▶ **What is required**
Give the text read from every one of the rows below as a JSON list of strings, one string per line, with blank lines dropped. Leave the pictures out.
* * * *
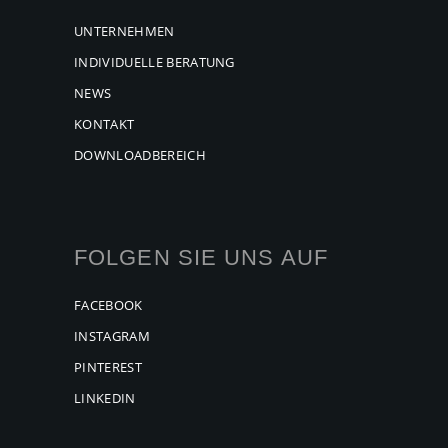
UNTERNEHMEN
INDIVIDUELLE BERATUNG
NEWS
KONTAKT
DOWNLOADBEREICH
FOLGEN SIE UNS AUF
FACEBOOK
INSTAGRAM
PINTEREST
LINKEDIN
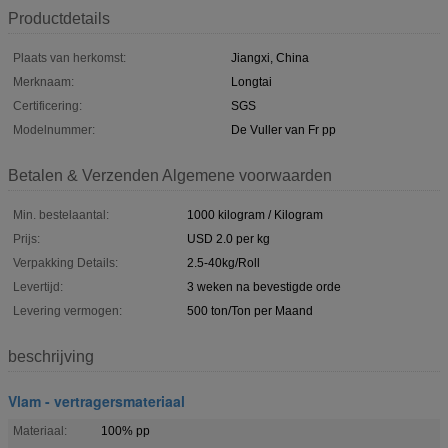
Productdetails
Plaats van herkomst:
Jiangxi, China
Merknaam:
Longtai
Certificering:
SGS
Modelnummer:
De Vuller van Fr pp
Betalen & Verzenden Algemene voorwaarden
Min. bestelaantal:
1000 kilogram / Kilogram
Prijs:
USD 2.0 per kg
Verpakking Details:
2.5-40kg/Roll
Levertijd:
3 weken na bevestigde orde
Levering vermogen:
500 ton/Ton per Maand
beschrijving
Vlam - vertragersmateriaal
Materiaal:
100% pp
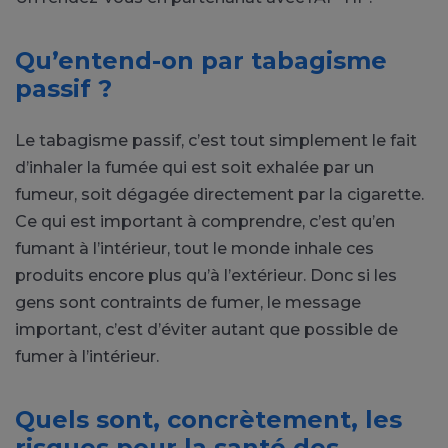
Qu’entend-on par tabagisme
passif ?
Le tabagisme passif, c’est tout simplement le fait
d’inhaler la fumée qui est soit exhalée par un
fumeur, soit dégagée directement par la cigarette.
Ce qui est important à comprendre, c’est qu’en
fumant à l’intérieur, tout le monde inhale ces
produits encore plus qu’à l’extérieur. Donc si les
gens sont contraints de fumer, le message
important, c’est d’éviter autant que possible de
fumer à l’intérieur.
Quels sont, concrètement, les
risques pour la santé des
* * * *
▶ **Expected answer**
[
  "UNTERNEHMEN",
  "INDIVIDUELLE BERATUNG",
  "NEWS",
  "KONTAKT",
  "DOWNLOADBEREICH",
  "FOLGEN SIE UNS AUF",
  "FACEBOOK",
  "INSTAGRAM",
  "PINTEREST",
  "LINKEDIN",
  "Productdetails",
  "Plaats van herkomst:",
  "Jiangxi, China",
  "Merknaam:",
  "Longtai",
  "Certificering:",
  "SGS",
  "Modelnummer:",
  "De Vuller van Fr pp",
  "Betalen & Verzenden Algemene voorwaarden",
  "Min. bestelaantal:",
  "1000 kilogram / Kilogram",
  "Prijs:",
  "USD 2.0 per kg",
  "Verpakking Details:",
  "2.5-40kg/Roll",
  "Levertijd:",
  "3 weken na bevestigde orde",
  "Levering vermogen:",
  "500 ton/Ton per Maand",
  "beschrijving",
  "Vlam - vertragersmateriaal",
  "Materiaal:",
  "100% pp",
  "Qu’entend-on par tabagisme",
  "passif ?",
  "Le tabagisme passif, c’est tout simplement le fait",
  "d’inhaler la fumée qui est soit exhalée par un",
  "fumeur, soit dégagée directement par la cigarette.",
  "Ce qui est important à comprendre, c’est qu’en",
  "fumant à l’intérieur, tout le monde inhale ces",
  "produits encore plus qu’à l’extérieur. Donc si les",
  "gens sont contraints de fumer, le message",
  "important, c’est d’éviter autant que possible de",
  "fumer à l’intérieur.",
  "Quels sont, concrètement, les",
  "risques pour la santé des"
]